Três poemas de Murilo Mendes

 por Taciana Oliveira__


Foto: Levi Meir Clancy



CANTIGA DE MALAZARTE

 

Eu sou o olhar que penetra nas camadas do mundo,

ando debaixo da pele e sacudo os sonhos.

Não desprezo nada que tenha visto,

todas as coisas se gravam pra sempre na minha cachola.

Toco nas flores, nas almas, nos sons, nos movimentos,

destelho as casas penduradas na terra,

tiro os cheiros dos corpos das meninas sonhando.

Desloco as consciências,

a rua estala com os meus passos,

e ando nos quatro cantos da vida.

Consolo o herói vagabundo, glorifico o soldado vencido,

não posso amar ninguém porque sou o amor,

tenho me surpreendido a cumprimentar os gatos

e a pedir desculpas ao mendigo.

Sou o espírito que assiste à Criação

e que bole em todas as almas que encontra.

Múltiplo, desarticulado, longe como o diabo.

Nada me fixa nos caminhos do mundo.

 

 

REFLEXÃO N°.1

 

Ninguém sonha duas vezes o mesmo sonho

Ninguém se banha duas vezes no mesmo rio

Nem ama duas vezes a mesma mulher.

Deus de onde tudo deriva

E a circulação e o movimento infinito.

Ainda não estamos habituados com o mundo

Nascer é muito comprido.

 

MAPA

 

Me colaram no tempo, me puseram

uma alma viva e um corpo desconjuntado. Estou

limitado ao norte pelos sentidos, ao sul pelo medo,

a leste pelo Apóstolo São Paulo, a oeste pela minha educação.

Me vejo numa nebulosa, rodando, sou um fluído,

depois, chego à consciência da terra, ando como os outros,

me pregam numa cruz, numa única vida.

Colégio. Indignado, me chamam pelo número, detesto a hierarquia.

Me puseram o rótulo de homem, vou rindo, vou andando, aos solavancos.

Danço. Rio e choro, estou aqui, estou ali, desarticulado,

gosto de todos, não gosto de ninguém, batalho com os espíritos do ar,

alguém da terra me faz sinais, não sei bem o que é o bem

nem o mal.

Minha cabeça voou acima da baía, estou suspenso, angustiado, no éter,

tonto de vidas, de cheiros, de movimentos, de pensamentos,

não acredito em nenhuma técnica.

Estou com os meus antepassados, me balanço em arenas espanholas,

é por isso que saio às vezes pra rua combatendo personagens imaginários,

depois estou com os meus tios doidos, às gargalhadas,

na fazenda do interior, olhando os girassóis do jardim.

Estou no outro lado do mundo, daqui a cem anos, levantando populações...

Onde esconder a minha cara? O mundo samba na minha cabeça.

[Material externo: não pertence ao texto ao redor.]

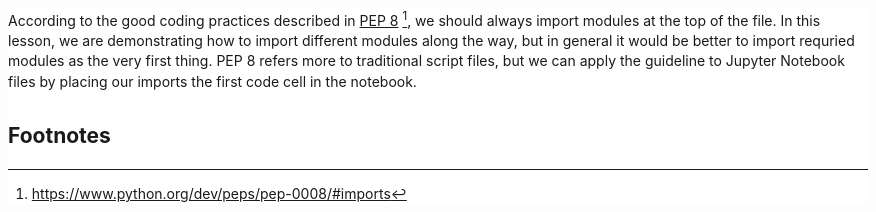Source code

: 
According to the good coding practices described in [PEP 8](https://www.python.org/dev/peps/pep-0008/#imports) [^pep8], we should always import modules at the top of the file. In this lesson, we are demonstrating how to import different modules along the way, but in general it would be better to import requried modules as the very first thing. PEP 8 refers more to traditional script files, but we can apply the guideline to Jupyter Notebook files by placing our imports the first code cell in the notebook.


## Footnotes

[^builtin]: <https://docs.python.org/3/library/functions.html>
[^conda]: <https://docs.conda.io/projects/conda/en/latest/>
[^matplotdocs]: <https://matplotlib.org/api/_as_gen/matplotlib.pyplot.plot.html>
[^matplotlib]: <http://matplotlib.org/>
[^module]: <https://docs.python.org/3/tutorial/modules.html#modules>
[^package]: <https://docs.python.org/3/tutorial/modules.html#packages>
[^pep8]: <https://www.python.org/dev/peps/pep-0008/#imports>
[^pip]: <https://pypi.org/project/pip/>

Triângulos, estrelas, noite, mulheres andando,

presságios brotando no ar, diversos pesos e movimentos me chamam a atenção,

o mundo vai mudar a cara,

a morte revelará o sentido verdadeiro das coisas.

 

Andarei no ar.

Estarei em todos os nascimentos e em todas as agonias,

me aninharei nos recantos do corpo da noiva,

na cabeça dos artistas doentes, dos revolucionários.

Tudo transparecerá:

vulcões de ódio, explosões de amor, outras caras aparecerão na terra,

o vento que vem da eternidade suspenderá os passos,

dançarei na luz dos relâmpagos, beijarei sete mulheres,

vibrarei nos cangerês do mar, abraçarei as almas no ar,

me insinuarei nos quatro cantos do mundo.

 

Almas desesperadas eu vos amo. Almas insatisfeitas, ardentes,

Detesto os que se tapeiam,

os que brincam de cabra-cega com a vida, os homens "práticos"...

Viva São Francisco e vários suicidas e amantes suicidas,

os soldados que perderam a batalha, as mães bem mães,

as fêmeas bem fêmeas, os doidos bem doidos.

Vivam os transfigurados, ou porque eram perfeitos ou porque jejuavam muito...

viva eu, que inauguro no mundo o estado de bagunça transcedente.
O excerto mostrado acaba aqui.